Mário Crespo inicia o Jornal das Nove com a notícia sobre os incidentes entre jovens precários e seguranças numa iniciativa do PS, em Viseu. Diz Crespo: “Quem se mete com o PS, leva!”. Gostava de saber o que acontece a quem se mete com Crespo, mas entretanto já lá está a convidada da noite, Laurinda Alves.
Laurinda diz que concorda com os jovens da “geração à rasca” que interromperam a iniciativa socialista e foram expulsos.
Ela e Crespo falam de direitos disto e liberdades daquilo. Nada mais é para ali chamado e concordam em quase tudo. Percebemos depois que Laurinda tem um livro novo, resultado de uma conversa com um padre jesuíta sugestivamente intitulada “Ouvir, Falar, Amar”. Pensei: os tempos estão complicados, mas se a solução for mais espiritual do que “etc e tal”, Júlia Roberts já temos.
A geração “à rasca” tem, pois, a solidariedade de Crespo e Laurinda. E tem também duas canções: uma do grupo Deolinda outra dos humoristas Homens da Luta, vencedores do Festival da Canção.
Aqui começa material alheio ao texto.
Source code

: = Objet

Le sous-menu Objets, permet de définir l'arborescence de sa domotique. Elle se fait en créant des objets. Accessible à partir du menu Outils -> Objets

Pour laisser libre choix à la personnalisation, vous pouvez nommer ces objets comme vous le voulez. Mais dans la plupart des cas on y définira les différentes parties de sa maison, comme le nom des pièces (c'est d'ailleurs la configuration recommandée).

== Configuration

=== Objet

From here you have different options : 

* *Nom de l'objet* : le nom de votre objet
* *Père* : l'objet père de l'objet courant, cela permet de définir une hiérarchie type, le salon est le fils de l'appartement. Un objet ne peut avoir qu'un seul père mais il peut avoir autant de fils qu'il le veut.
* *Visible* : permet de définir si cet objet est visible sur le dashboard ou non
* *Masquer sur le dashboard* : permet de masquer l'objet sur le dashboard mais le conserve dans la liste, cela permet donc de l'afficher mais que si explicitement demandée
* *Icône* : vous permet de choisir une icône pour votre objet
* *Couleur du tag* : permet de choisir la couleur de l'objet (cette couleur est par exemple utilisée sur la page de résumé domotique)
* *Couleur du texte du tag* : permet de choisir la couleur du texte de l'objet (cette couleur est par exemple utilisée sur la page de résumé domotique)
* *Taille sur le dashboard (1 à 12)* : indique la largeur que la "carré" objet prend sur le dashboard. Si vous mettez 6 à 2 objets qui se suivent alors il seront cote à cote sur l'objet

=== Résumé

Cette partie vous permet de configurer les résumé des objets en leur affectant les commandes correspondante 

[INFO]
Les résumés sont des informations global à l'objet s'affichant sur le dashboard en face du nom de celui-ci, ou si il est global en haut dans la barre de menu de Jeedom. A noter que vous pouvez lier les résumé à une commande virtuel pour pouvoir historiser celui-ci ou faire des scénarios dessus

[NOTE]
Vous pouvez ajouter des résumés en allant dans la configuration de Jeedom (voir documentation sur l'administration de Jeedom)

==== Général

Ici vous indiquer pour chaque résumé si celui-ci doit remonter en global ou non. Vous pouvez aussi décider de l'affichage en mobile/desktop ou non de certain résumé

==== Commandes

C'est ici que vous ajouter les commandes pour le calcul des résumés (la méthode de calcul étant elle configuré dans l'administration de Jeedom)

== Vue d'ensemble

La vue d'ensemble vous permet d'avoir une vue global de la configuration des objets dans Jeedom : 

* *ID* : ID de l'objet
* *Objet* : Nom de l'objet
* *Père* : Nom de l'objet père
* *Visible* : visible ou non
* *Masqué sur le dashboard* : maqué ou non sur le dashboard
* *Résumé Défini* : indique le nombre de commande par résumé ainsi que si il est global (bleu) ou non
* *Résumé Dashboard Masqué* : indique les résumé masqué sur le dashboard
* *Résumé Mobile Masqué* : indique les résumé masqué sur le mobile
Se a primeira dá uma bandeira e um refrão inteligente aos protestos dos jovens precários, a segunda cantiga introduz a componente Quim Barreiros que caricatura e graceja com imaginários revolucionários, usando as armas do “inimigo”: o ridículo, o estereótipo e o preconceito.
Podemos rir. E rimos. Não imaginam a quantidade de coisas que me fazem rir hoje em dia. Mas a causa é séria. Falamos de uma geração e de jovens para os quais o que há de mais seguro na vida é… precário. A onda de contestação começou no “passa-palavra” e nas redes sociais. Chegou às canções, às conferências, aos comentadores e à rua. Ganhou impulso e dinâmica. Mas a responsabilidade e a dignidade com que se vai na onda, contam. E pode dizer muito sobre o futuro da onda.
Os dilemas são vários.
Desde logo, parece-me um erro olhar a geração dos “recibos verdes” como uma massa uniforme. Não é. Juntam-se ali várias posturas, reivindicações e propostas. Umas estimáveis, outras menos. É sensato que as diferenças se esbatam em nome de um bem maior ou de um objetivo comum. Com criatividade e irreverência, como não? Mas a fronteira é ténue: quanto mais a “geração à rasca” transformar a sua mensagem num corso carnavalesco, mais à rasca ficará depois disto.
A história ensina-nos. Se quisermos aprender, claro.
Basta recuar a 1975: nem tudo o que se disse e fez à esquerda serviu a esquerda. E o 25 de Abril. Bem pelo contrário. Sabemos como acabou o que parecia ser uma causa de todos. Se o exemplo não chega, faça-se outro exercício de memória: onde estão, o que pensam e que cargos ocupam muitas das mais inflamadas figuras e protagonistas daquele tempo? Excessos de juventude, dirão…
Se o objetivo for o ridículo pelo ridículo ou a anedota pela anedota, há armas melhores. Vide o fenómeno José Manuel Coelho ou leia-se “A Violência e o Escárnio” de Albert Cossery. Está lá tudo como num manual de combate.
Acontece que o dilema maior desta geração a quem armadilharam o presente e se preparam para roubar o futuro é este: querem ficar para a História como Deolindos – como jocosa e pachorrentamente já lhes chamou Miguel Sousa Tavares na SIC – ou tomar em mãos o futuro e tentar fazer História?
Posso estar enganado – afinal tenho 40 anos e vou a caminho do cinismo – mas parece-me que as causas da geração precária só serão verdadeiramente consequentes – e, se calhar, irreversíveis – se as outras gerações forem convencidas de que estas lutas também lhe dizem respeito. No trabalho, em casa e na rua.
Há exemplos ilustrados e recentes por esse mundo fora em que talvez fosse sensato meditar. Caso contrário, por aqui só restará a memória e a banda sonora do que podia ter sido e, mais uma vez, não foi.